All in all, it seems Scotland has a regime that is quite conducive to catching ’em all. What would be the position of an English landowner? It would be fair to say that England is not traditionally viewed as having a liberal access regime. Crucially, in England the very act of being on another person’s land without permission can give the relevant landowner a claim in damages, but England has also witnessed some important statutory reforms that widen access rights away from the traditional (delimited) public footpaths and occasional voluntary agreements.

The Countryside and Rights of Way Act 2000 applies to mapped open access land, which includes mountains, moor, heath and down, and registered commons (making a much smaller proportion of the country available for access when contrasted with Scotland, in the region of 865,000 acres). That legislation confers the right to enter and remain on land for the purposes of open-air recreation, but that right is restricted by twenty exceptions listed in a schedule to the statute.  The overall effect of this scheme would allow someone to walk on land, accompanied by a dog (but no other animal) and stop for a picnic, but not use a metal detector, camp or bathe in non-tidal water.  What about gaming? There is an exception relating to ‘organised games’. Previous DEFRA guidance suggested ‘organised games’ included ‘those which use a set pitch or defined area of play, organised starts and finishes and associated infrastructure, and which involves the participation of a number of people or a competitive element.  On the other hand, we do not consider that a family group or a small group of friends engaging in an ad-hoc game of rounders or cricket, playing with a frisbee etc are “organised games”.‘ As such, Pokémon hunting might just be alright in the areas mapped as open land, and perhaps also in coastal areas by virtue of the Marine and Coastal Access Act 2009.

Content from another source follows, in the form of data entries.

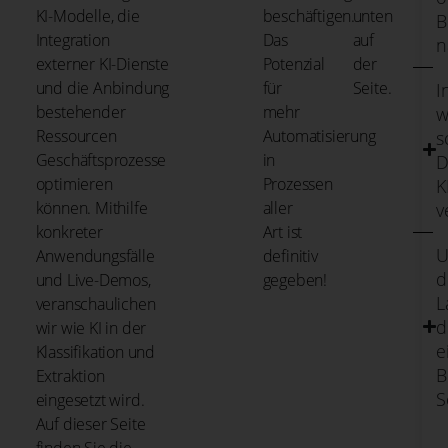
KI-Modelle, die
beschäftigen.
unten
B
Integration
Das
auf
n
externer KI-Dienste
Potenzial
der
und die Anbindung
für
Seite.
I
bestehender
mehr
w
Ressourcen
Automatisierung
s
Geschäftsprozesse
in
D
optimieren
Prozessen
K
können. Mithilfe
aller
v
konkreter
Art ist
U
Anwendungsfälle
definitiv
d
und Live-Demos,
gegeben!
L
veranschaulichen
d
wir wie KI in der
e
Klassifikation und
B
Extraktion
S
eingesetzt wird.
Auf dieser Seite
finden Sie die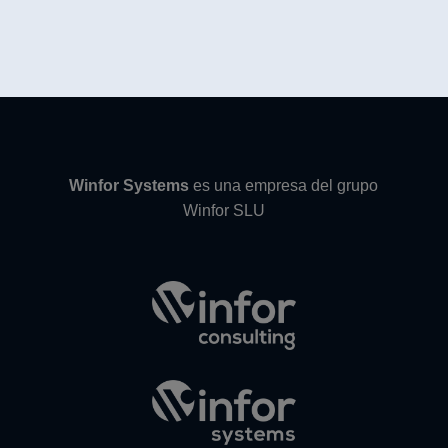
Winfor Systems
es una empresa del grupo
Winfor SLU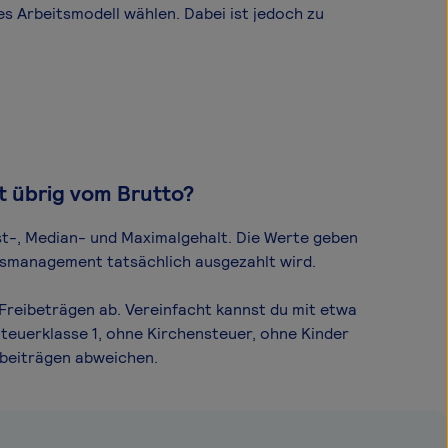
es Arbeitsmodell wählen. Dabei ist jedoch zu
t übrig vom Brutto?
st-, Median- und Maximal­gehalt. Die Werte geben
onsmanagement tatsächlich ausgezahlt wird.
reibeträgen ab. Vereinfacht kannst du mit etwa
Steuerklasse 1, ohne Kirchensteuer, ohne Kinder
sbeiträgen abweichen.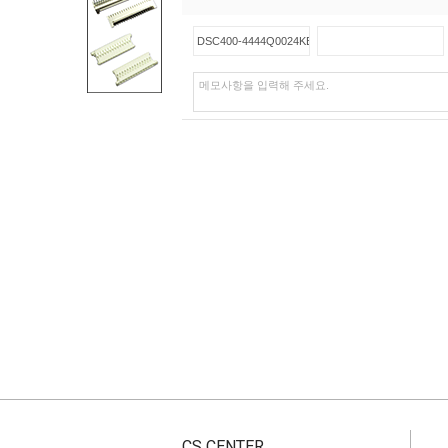
CS CENTER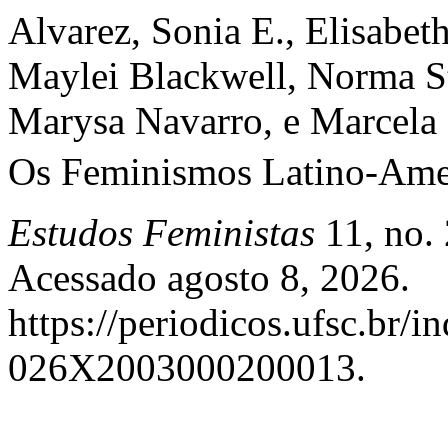
Alvarez, Sonia E., Elisabe
Maylei Blackwell, Norma St
Marysa Navarro, e Marcela
Os Feminismos Latino-Amer
Estudos Feministas
11, no. 
Acessado agosto 8, 2026.
https://periodicos.ufsc.br/i
026X2003000200013.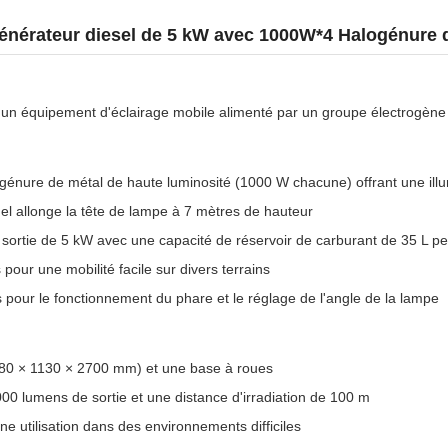
Générateur diesel de 5 kW avec 1000W*4 Halogénure 
t un équipement d'éclairage mobile alimenté par un groupe électrogène 
énure de métal de haute luminosité (1000 W chacune) offrant une illu
 allonge la tête de lampe à 7 mètres de hauteur
sortie de 5 kW avec une capacité de réservoir de carburant de 35 L p
pour une mobilité facile sur divers terrains
ur le fonctionnement du phare et le réglage de l'angle de la lampe
80 × 1130 × 2700 mm) et une base à roues
00 lumens de sortie et une distance d'irradiation de 100 m
e utilisation dans des environnements difficiles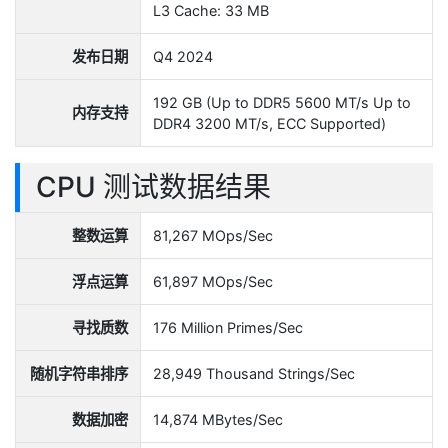
L3 Cache: 33 MB
发布日期
Q4 2024
192 GB (Up to DDR5 5600 MT/s Up to
内存支持
DDR4 3200 MT/s, ECC Supported)
CPU 测试数据结果
整数运算
81,267 MOps/Sec
浮点运算
61,897 MOps/Sec
寻找质数
176 Million Primes/Sec
随机字符串排序
28,949 Thousand Strings/Sec
数据加密
14,874 MBytes/Sec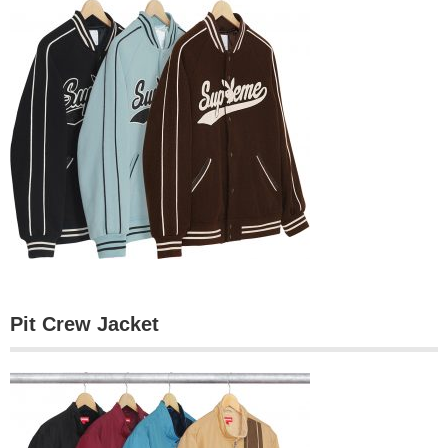
Pit Crew Jacket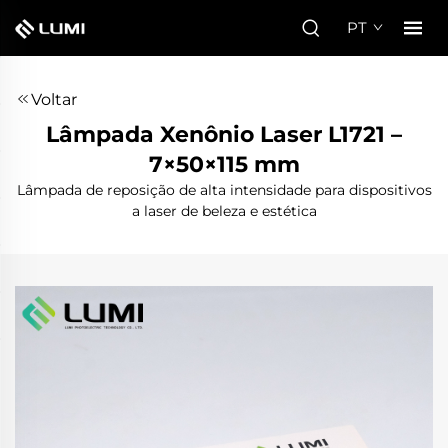
PT
Voltar
Lâmpada Xenônio Laser L1721 –
7×50×115 mm
Lâmpada de reposição de alta intensidade para dispositivos
a laser de beleza e estética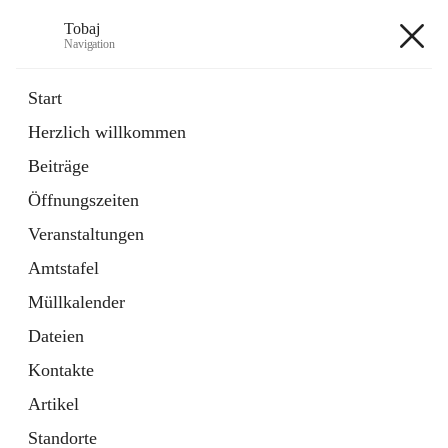
Tobaj
Navigation
Tobaj
Start
Herzlich willkommen
öffnet
Daten & Fakten
Beiträge
in
Externe Webseite
neuem
Öffnungszeiten
Tab
Formulare
2 Schnellzugriffe
Veranstaltungen
Amtstafel
+3
Müllkalender
Dateien
Kontakte
Artikel
Hauptadresse
Standorte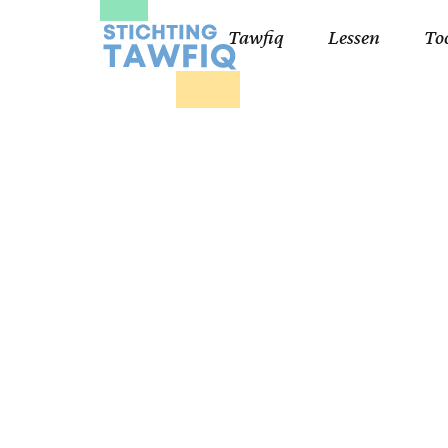
Tawfiq
Lessen
To
Lessen kinderen
Qa
Cursisten 18+
Kor
Ko
99
Lij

Important as those areas are, what about the substantial area of land not covered by such legislation? In those circumstances, players may have to hope their desired Pokémon appears on an existing village green (which might not actually need to be green at all), or will be relying on a sympathetic landowner to allow access.

Conclusion

Each legal system may have different insights to bring to this new legal situation. Of particular interest to the liberally minded are the Norwegian friluftsliv, which translates as the ‘open air life’, and the Swedish allemansrätten and Finnish jokamiehenoikeus, which translate as ‘every man’s right’. For those in favour of a stricter approach, that mindset seems to be evident in many states in the USA. Wherever you are, there will be some considerations for landowners and access takers to work through: putting up a sign berating all things Pokémon is all well and good, but will it be enforceable?

STAY OUT OF MY YARD
Image credit: @davidharvey

Of course, there are other legal issues that might need to be considered. There might be a new issue for the future: should there be a remedy for a landowner against the person who projects augmented reality apparatus onto her land? This would not quite be analogous with a traditional nuisance by a neighbouring landowner or the situation of a photo or political slogan being projected onto a landmark. Alternatively, might there be some kind of negligence if people are lured to an unsuitable location?

Those challenges are for another day. All in all, it might be an idea to embrace the technology and make the best of it. That is what my own university seems to be doing, after all.

Although the allegedly grown-up Malcolm Combe is a lecturer in the School of Law, he remembers fondly the carefree days when he would come home from school to watch a TV double-header of Pokémon then cult Channel 4 quiz show ‘Countdown’. He also went to see ‘Pokémon: the First Movie’ in the cinema with his wee sister. He is delighted to find his latent knowledge of things like Team Rocket and Charmanders are once again relevant, and even more delighted to have combined that with some legal analysis.

UPDATE: A Drowzee and a Caterpie have been sighted in the Law School office. Staff are understandably concerned.